Leading up to the film’s release, Guadagnino and Swinton both insisted Lutz Ebersdorf was an unknown, first-time actor making his debut in the Suspiria remake — and that rumors to the contrary were merely “fake news.” When a press conference was staged at the Venice Film Festival, Swinton read a statement she said was on Ebersdorf’s behalf.
But we officially know that Lutz Ebersdorf is a character created by Tilda Swinton (perhaps with Guadagnino, who’s been complicit in the cheeky charade). It’s been reported that Swinton wrote up a biography for the character on IMDb and even went so far as to insist everyone on set call her “Lutz” while in character.
But the kicker: Since the jig is now officially up (and, truthfully, it couldn’t have been insisted on for long, as the Lutz character appears in the film’s very first scene, wherein I looked at my friend and said, “That old man is Tilda Swinton” — she has since opened up about her decision to wear a “weighty set of genitalia” while portraying the character. (The “character” being not Dr. Klemperer but Lutz Ebersdorf as Dr. Klemperer — keep up!)

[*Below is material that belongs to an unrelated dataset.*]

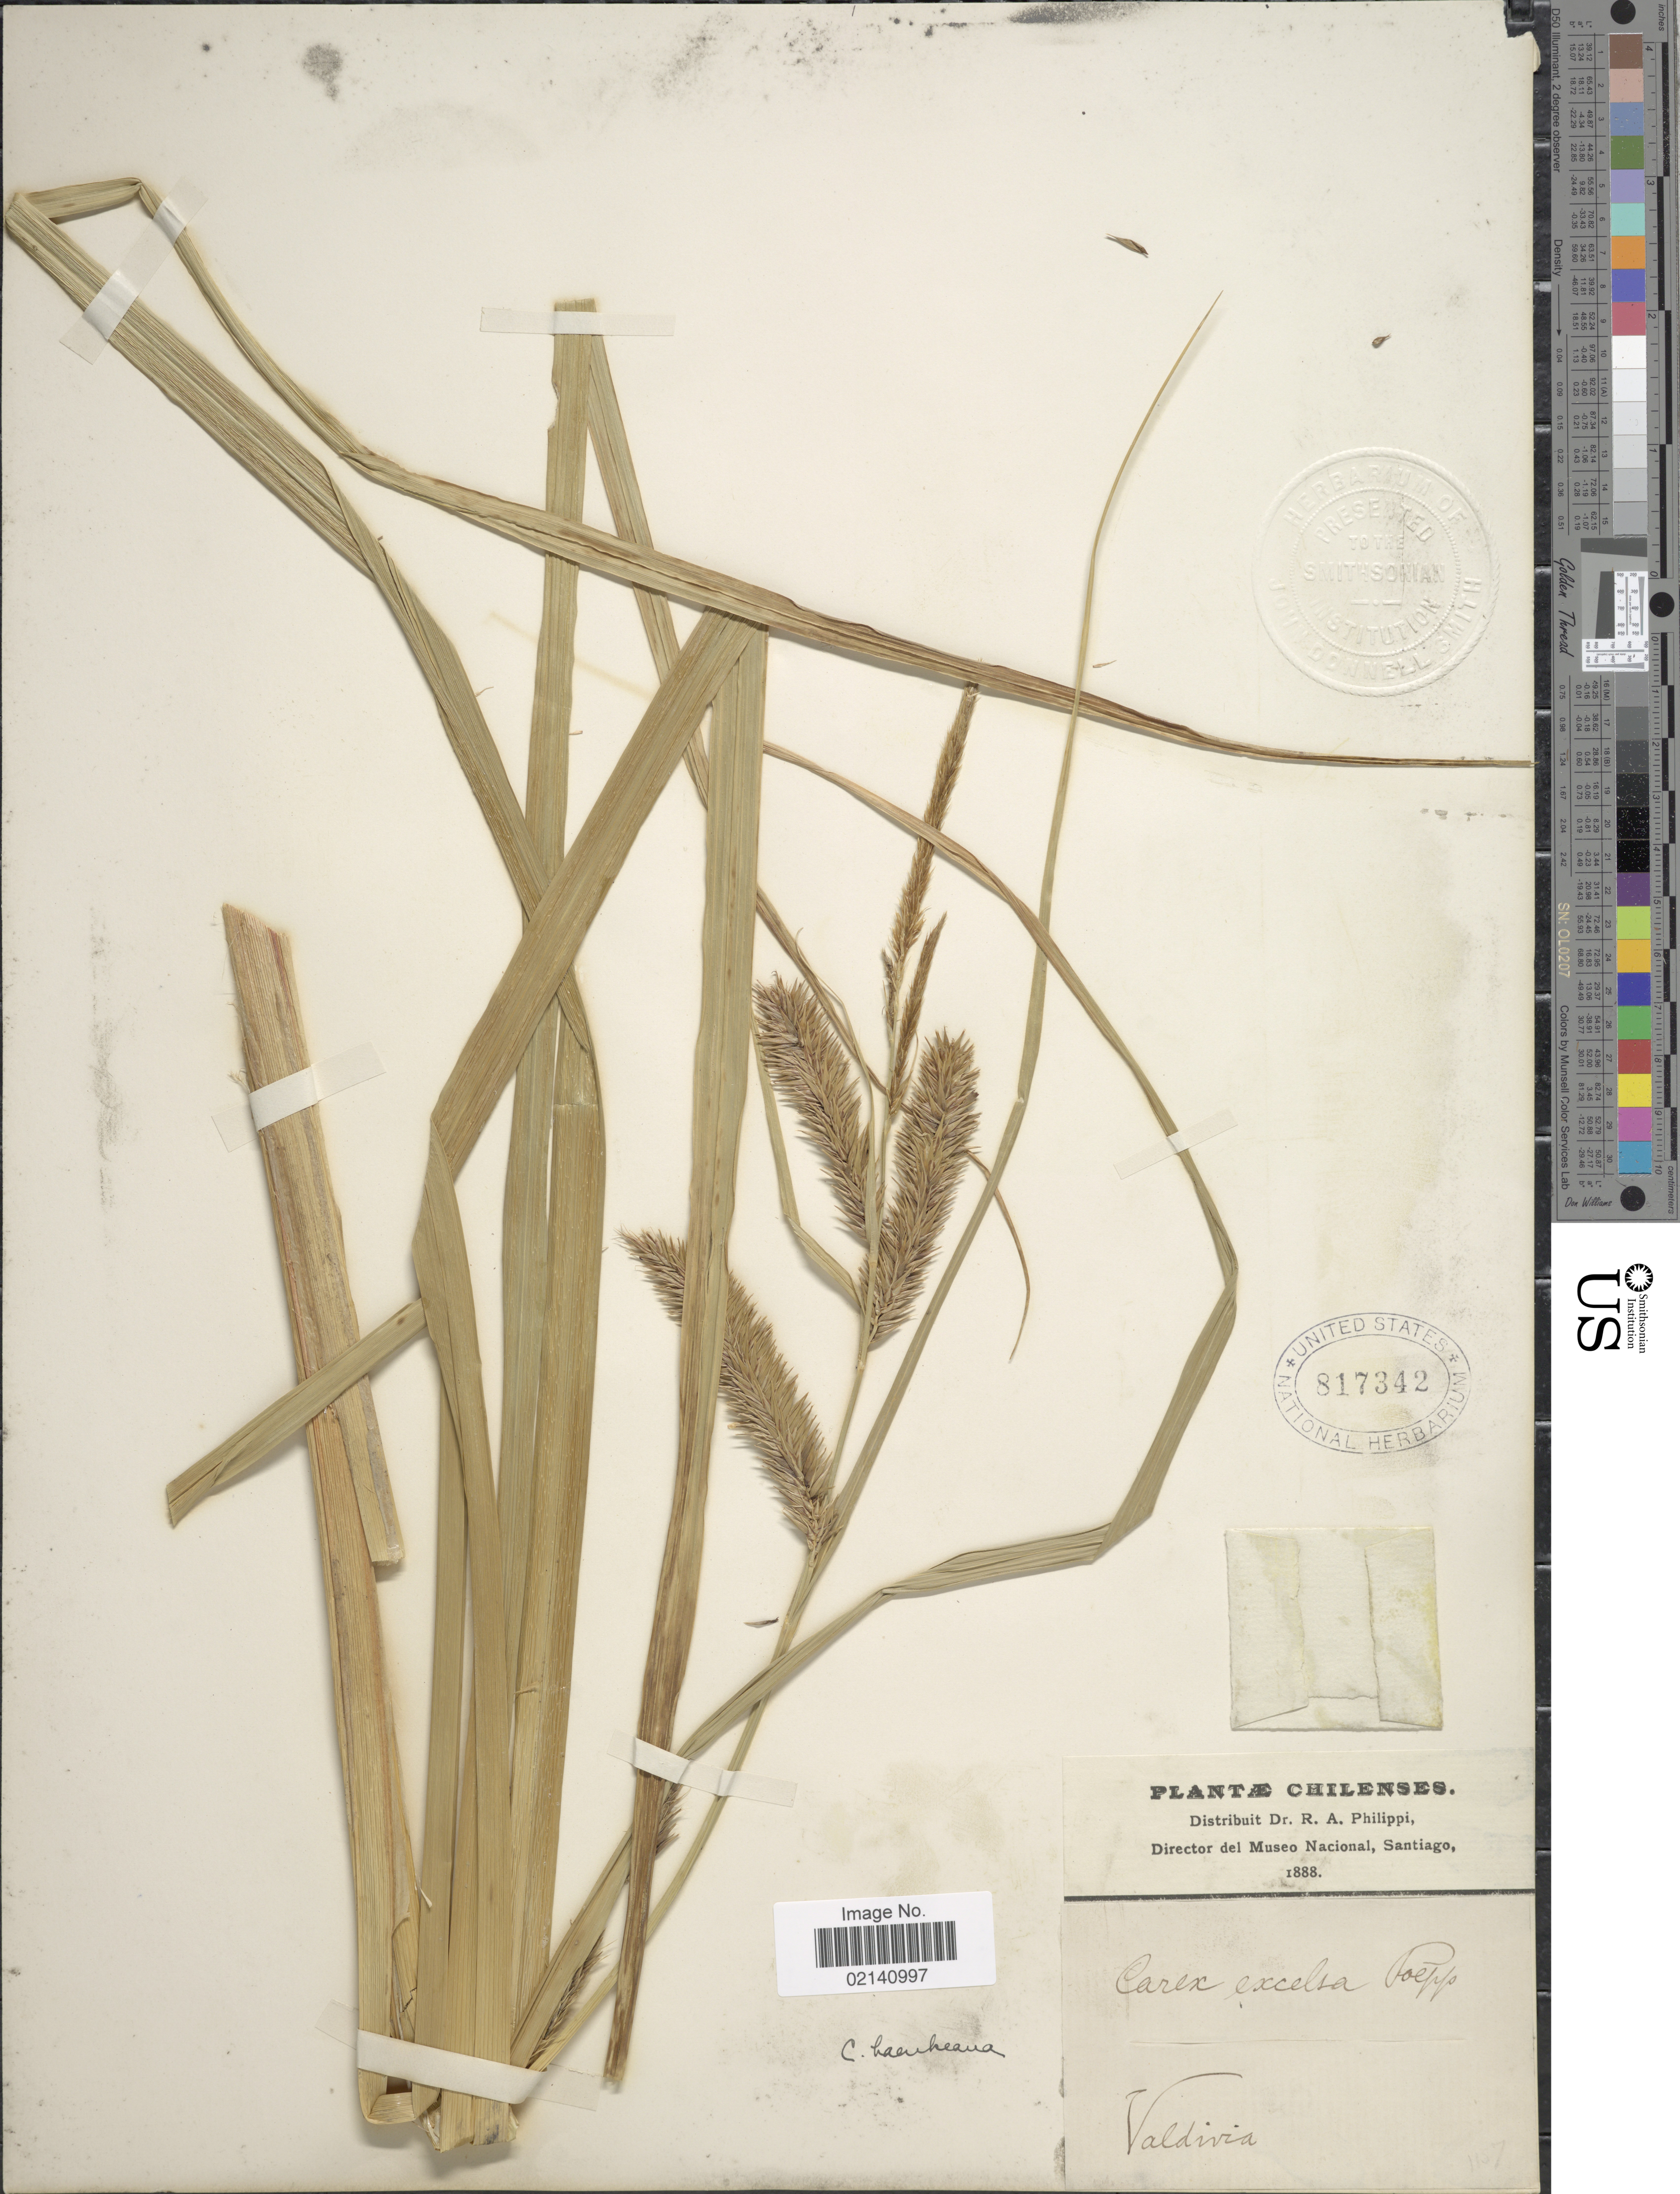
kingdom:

Tilda Swinton reportedly had a cock and balls crafted for her just for the Suspiria remake, according to Oscar-winning makeup artist Mark Coulier, “so that she could feel it dangling between her legs.” He also says the fake penis made more than one on-set appearance. (No word yet on the prosthetic’s current whereabouts, though we’d like to imagine it sits proudly on Tilda Swinton’s mantle, right next to her 2008 Michael Clayton Oscar.)
Asked the question you’re all thinking to yourself right now — why?! — Swinton has said, “Undeniably, I would have to say, for the sheer sake of fun above all. … As my grandmother would have it — a motto to live and die by — ‘dull not to.'”
Now, far be it from me to deny Tilda Swinton a bit of fun on the set of the Suspiria remake. More than any other film I’ve seen in years, I have no doubt this film’s set was in desperate need of a little frivolity. The film’s lead, a completely forgettable Dakota Johnson (seriously, she’s Suspiria‘s weakest link), has famously said she needed therapy after shooting the gory, supernatural movie. And if actors like Jim Carrey and Joaquin Phoenix get to have their fun famously living life on set as a character, why shouldn’t Tilda?
But what I find lame is that had the internet — as it loves to do — not uncovered this big “Lutz charade,” Tilda Swinton and Guadagnino had no plans to spill the beans. “Frankly, my long-held dream was that we would never have addressed this question at all,” Swinton has said. “My original idea was that Lutz would die during the edit, and his ‘In Memoriam’ be the final credit in the film.”
This is only a problem because it’s proof that Tilda Swinton — one of my all-time favorite actors, and a cunning chameleon if ever there was one — thinks a bit too highly of her abilities. Her performance as Lutz, while deserving of props to those who crafted the prosthetics, simply doesn’t fool anyone, unseen fake penis or nah.
Then again, had Guadagnino delivered something remarkable with his Suspiria remake, I likely would have forgiven the pretentious trespass. I mean, it’s Tilda Swinton, right?